Thoughts, conclusion, and key observations of the last coaching session should be part of the journal/log/notebook.

Compose about the situations you have experienced in the coaching context promptly after the session.

Document milestones and occasions of achievement are also a better subject to capture.

Observations, ideas, aha-moments, queries for myself, what not, everything should be part of the journal.

Journaling gives room for ideas and explanations. Most of the ideas appear to me when I studied back the noted journal for a team. I pick up better and further thoughts for the experiment when I talk against previous observation.

The journal could be generated during the session to capture key messages, words, language, and themes, empowering the coach to remind themselves and draw the notes back into the conversation.

Keeping a journal during the process of coaching allows coaches to chronicle the team member’s way of growth, development, and achievement.

Sometimes coaches will maintain a formal written contract, which will be utilized and confirmed by the learner and coach, both will retain a copy.

Journaling helps coach and coachee to analyze everyone’s thoughts and feelings. Both can maintain the journal, but as a coach for me, it is a must.

The coaching log has to be visible and present for you to literally use it.

“I can shake off everything as I write; my sorrows disappear, my courage is reborn.” Anne Frank

In some cases, I may aspire to record each coaching session in exceptional detail, and in some cases, I may choose to create only sketchy observations. 

Sometimes I also record specific observation experiments that add lessons learned captured. In some cases, the coach may provide the team members with a standardized training evaluation sheet to seize the improvement items for all.

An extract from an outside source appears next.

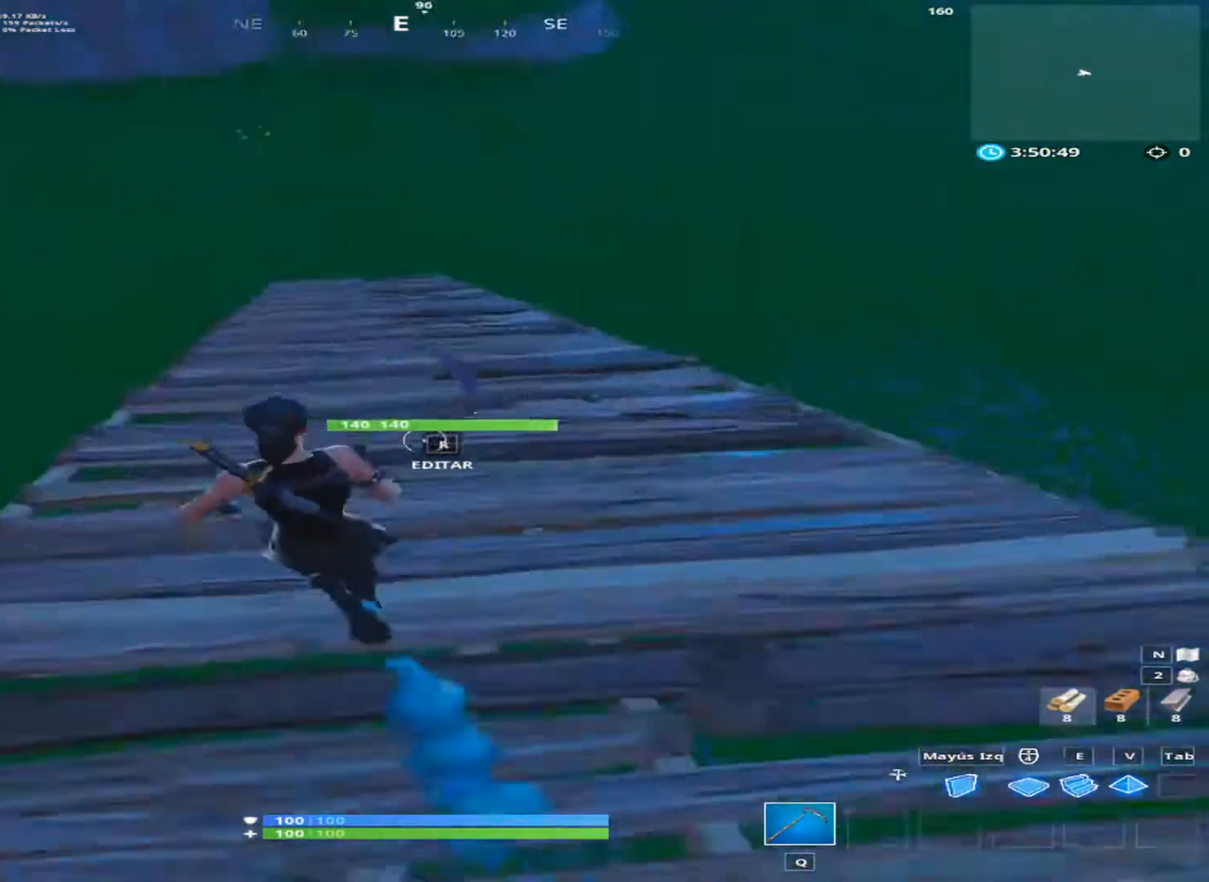
{"keys": ["a", "w"], "mouse": [], "mouse_move": "right", "events": [[133, "a", "up"], [200, "a", "down"]]}
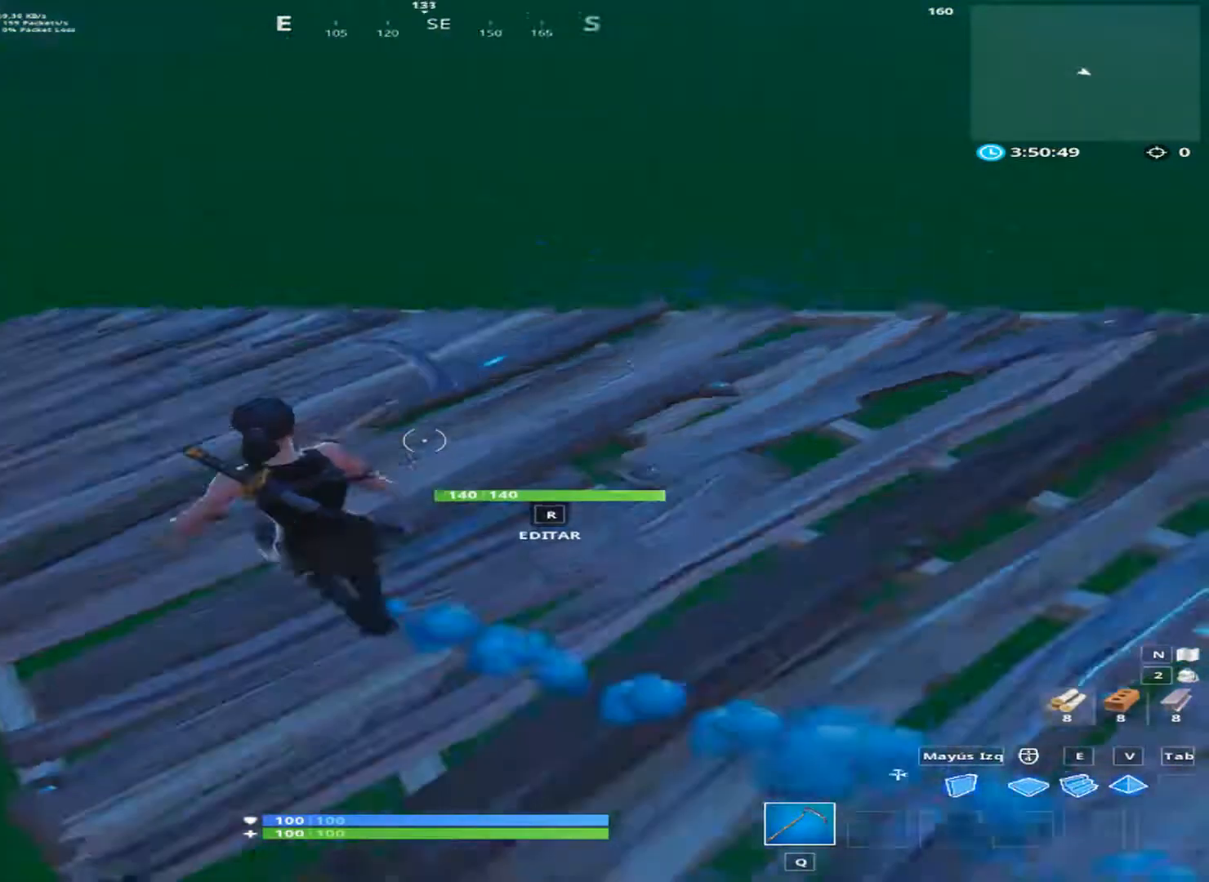
{"keys": ["a", "space"], "mouse": ["left"], "mouse_move": "up", "events": [[400, "mouse_left", "down"], [400, "w", "up"], [467, "space", "down"]]}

After each coaching discussion or session, I as a coach ask
  1. What can I serve to aid this team member’s development between now and our next coaching session?
  2. What did I understand from this session that I didn’t notice going in?
  3. What did the individual I’m coaching learn? What key messages were reinforced in the session?

It’s an impressive open secret for all the members who are occupied in coaching. If we practice this accurately, it will transform all of us. Predominantly in the constructive manner.

Why Guidebooks?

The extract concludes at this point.